* _Текст интервью_
= = = = = = =
Историк философии Андрей Тесля: «Государства и другие политические общности меняются, а народ — намного более устойчивое явление»

Алексей ФИЛИППОВ

16.11.2021

Историк философии Андрей Тесля: «Государства и другие политические общности меняются, а народ — намного более устойчивое явление»

Материал опубликован в № 8 печатной версии газеты «Культура» от 26 августа 2021 года в рамках темы номера «Русская идея»: где ее искать и почему она важна для культуры?».

Наш собеседник — историк философии Андрей Тесля, автор книг «Первый русский национализм... И другие», «Русские беседы: лица и ситуации» и «Истинно русские люди. История русского национализма».

В 2021 году «русская идея» в общефилософском, понятийном плане трудноуловима. Возможно, дело в том, что на сегодняшний день вполне проецируются русские идеи прошлого, начиная с самых давних времен. И Москва — Третий Рим, «а четвертому не быти», и уваровская триада — православие, самодержавие, народность. А также идеи славянофилов. А заодно и то, о чем писали плохо понявшие славянофилов советские писатели-деревенщики, и многое другое. Современная идеологическая эклектика говорит, что с идеей народа, понимаемой как его главная миссия, сейчас не все благополучно. К тому же наши современники не понимают, что она не тождественна производственным планам и геополитике.

Тем не менее, поиски национальной, народной идеи для сегодняшней России и ее культуры крайне важны. Наблюдаемые сейчас конвульсии общественной мысли связаны с тем, что нация ищет духовную, идейную опору и не может ее найти.

— Как в европейской мысли складывалось понятие идеи народа?

— Она связана с философией, историческим мышлением XVIII века. Тут стоит вспомнить Вольтера и Монтескье, понятия духа законов, времени, царствования. А также сформировавшийся в последние десятилетия XVIII — начале XIX века комплекс идей, связанный с Гердером и его «Идеями к философии истории человечества». Эта проблематика отзывается и у Канта в его статье «Идея всеобщей истории во всемирно-гражданском плане». У Фихте, Шеллинга, Гегеля начинает идти речь об «идее народа» уже во вполне привычном для нас контексте.
= = = = = = =
Данные координат ключевых точек:
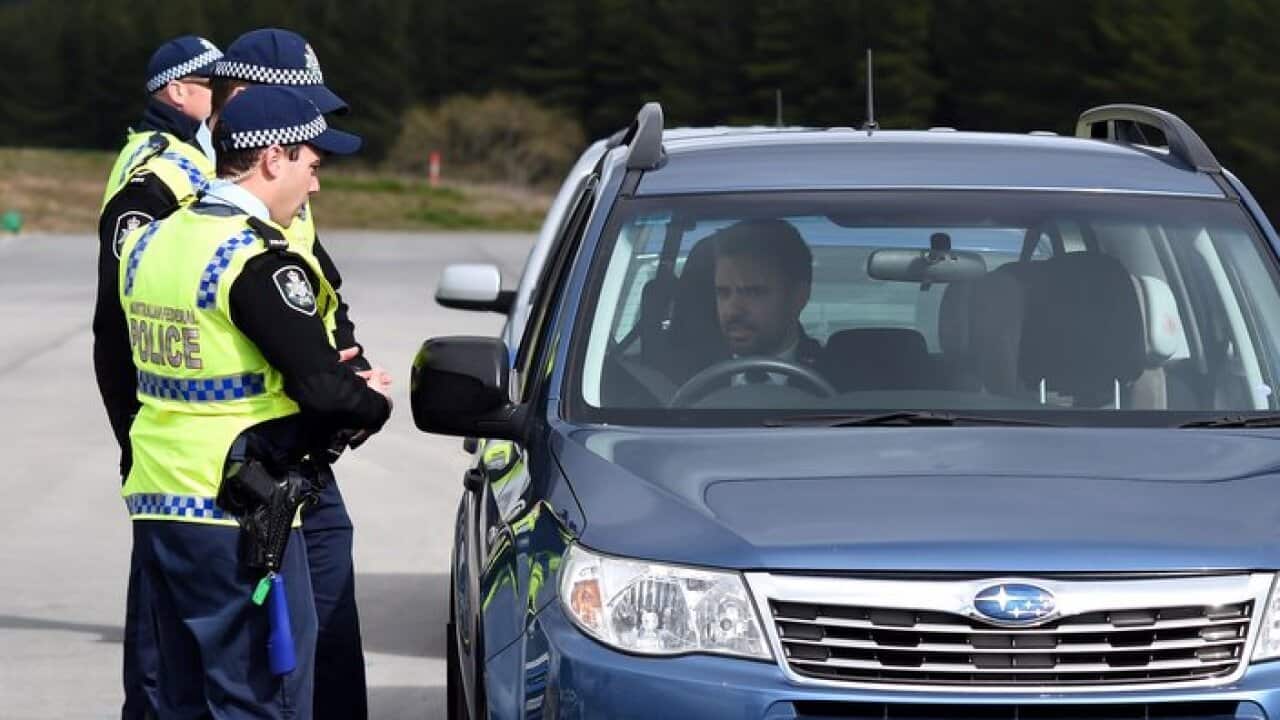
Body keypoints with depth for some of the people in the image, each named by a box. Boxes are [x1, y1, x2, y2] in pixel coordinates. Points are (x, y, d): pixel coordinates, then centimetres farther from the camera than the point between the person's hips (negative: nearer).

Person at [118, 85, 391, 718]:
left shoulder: (149, 242, 10)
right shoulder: (258, 262, -17)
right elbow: (321, 387, -20)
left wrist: (333, 377, 13)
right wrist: (373, 402, 2)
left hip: (155, 503, 8)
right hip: (234, 516, -8)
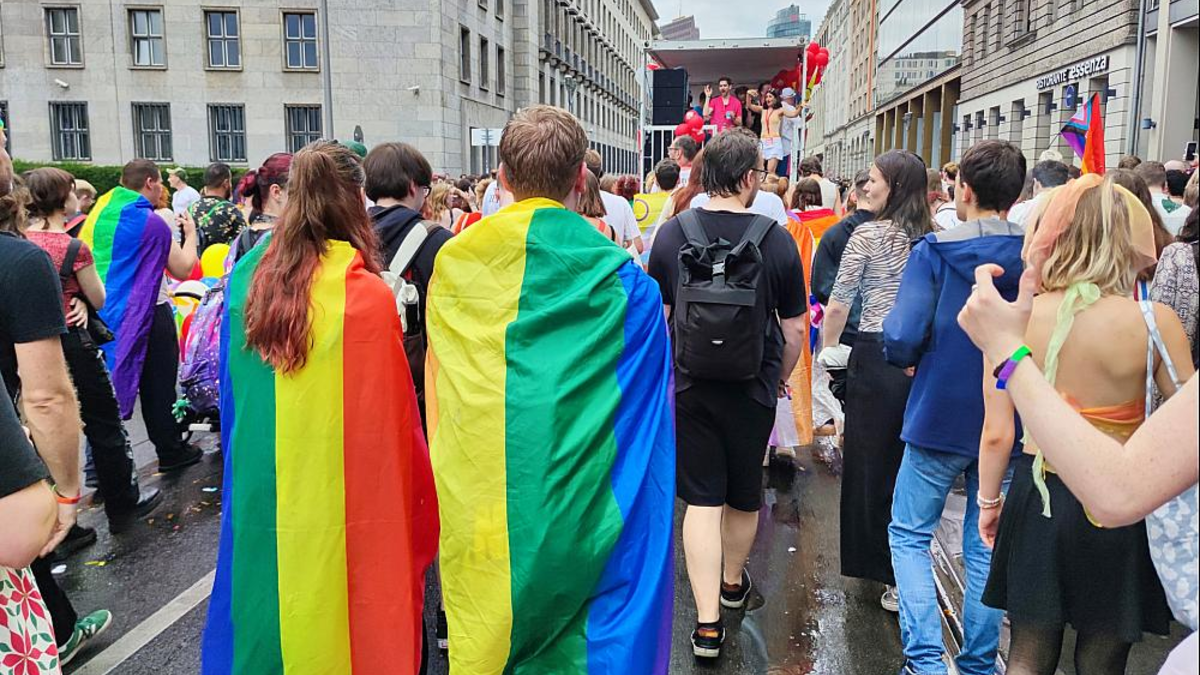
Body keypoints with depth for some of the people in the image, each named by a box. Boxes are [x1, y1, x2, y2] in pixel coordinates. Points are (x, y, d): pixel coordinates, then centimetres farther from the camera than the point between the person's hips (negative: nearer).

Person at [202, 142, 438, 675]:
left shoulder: (247, 277, -4)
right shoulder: (366, 296, -21)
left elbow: (232, 391, 8)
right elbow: (390, 421, -15)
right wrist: (412, 497, 0)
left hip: (261, 490, 5)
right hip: (337, 495, -5)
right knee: (334, 611, 12)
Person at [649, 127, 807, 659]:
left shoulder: (672, 233, -6)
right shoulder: (776, 240, -11)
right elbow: (794, 327, -4)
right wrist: (780, 376, 14)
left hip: (690, 387, 0)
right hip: (753, 389, 0)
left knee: (702, 501, 6)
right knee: (744, 496, 20)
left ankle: (707, 622, 3)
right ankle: (733, 582, 43)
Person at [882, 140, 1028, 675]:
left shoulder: (934, 252, -12)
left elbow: (901, 338, -20)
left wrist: (908, 359, 2)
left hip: (939, 416, -3)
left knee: (909, 536, 12)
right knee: (988, 546, 15)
= = = = = = =
* _Задание 1_
Ответьте, пожалуйста, на вопросы по интервью:
(a) Какого числа вышел номер печатной версии газеты «Культура», в котором опубликован материал?
(b) Из чего состоит уваровская триада?
(c) Какую статью Канта называет собеседник?
* _Задание 2_
Продолжите интервью с места, где оно обрывается, после фразы об «идее народа» у Фихте, Шеллинга и Гегеля.
Записи — отдельный материал, к интервью они не относятся.

* _Ответ 1_
(a) 26 августа 2021 года.
(b) Православие, самодержавие, народность.
(c) «Идея всеобщей истории во всемирно-гражданском плане».

* _Ответ 2_
— В чем здесь суть?

— Есть исторические и неисторические народы, у последних нет «идеи» — в смысле вклада в общий исторический процесс, нет миссии, они не участвуют в общей истории (точнее, участвуют лишь как материал, не являются ее субъектами).

Немецкая философия оказала большое влияние на русскую мысль. Разговоры о русской идее в XIX веке, по своей сути являются утверждением, что русские — исторический народ. А раз так, у него должна быть идея, то, что он имеет сказать человечеству. И здесь необходимо вспомнить о первом, скандальном «Философическом письме» Чаадаева (опубликовано в 1836-м) и о его ключевом тезисе, заключающемся в том, что сказать России нечего. По расхожему восприятию мысли чаадаевского письма, у России нет своей идеи, следовательно, она является физическим фактом, огромным географическим телом, но не участником всемирной истории. (Замечу, что для самого Чаадаева — такой удивительный физический факт — именно проблема, загадка, которая и позволяет далее ему предполагать наличие особой, уникальной миссии, к которой предназначена Россия).

Так в нашей культуре начался разговор о русской идее, и далее Чаадаев разбирается с тем, навсегда ли это или же речь идет только о настоящем времени. Все дальнейшие разговоры о том, что Россия значит в общечеловеческом плане, что она дает миру — и что она призвана ему дать, можно определить через формулу русской идеи.

Отечественные мыслители отвечали на этот вопрос по-разному.

Знаменитый историк Сергей Михайлович Соловьев (1820–1879) пользуется понятием «народных начал» и говорит, что основой русской народности стало православие. По Соловьеву сущность, основа народности не статична, она меняется. В IX веке православия на Руси не было, но в дальнейшем русский народ обрел в нем свое основание, свою идею.

А его сын, религиозный мыслитель, поэт и публицист Владимир Сергеевич Соловьев (1853–1900), автор самого известного текста на эту тему, в своей статье «Русская идея» пишет, что вопрос не в том, как мы об этом думаем. Важно, что Господь замыслил о России.

Пафос Владимира Соловьева, в отличие от его отца, заключается в том, что миссия России — в отречении от своего национального. Россия призвана быть носителем вселенского христианского начала.

— Это очень имперская идея. Всечеловечество Соловьева — отражение государства, состоящего из многих наций.

— Владимир Соловьев, конечно же, движим имперским пафосом, а идеальная империя может быть только одна. В его первоначальном представлении историческая Россия соединяется со всеми вселенскими элементами, и в этом смысле вселенское и русское тождественно.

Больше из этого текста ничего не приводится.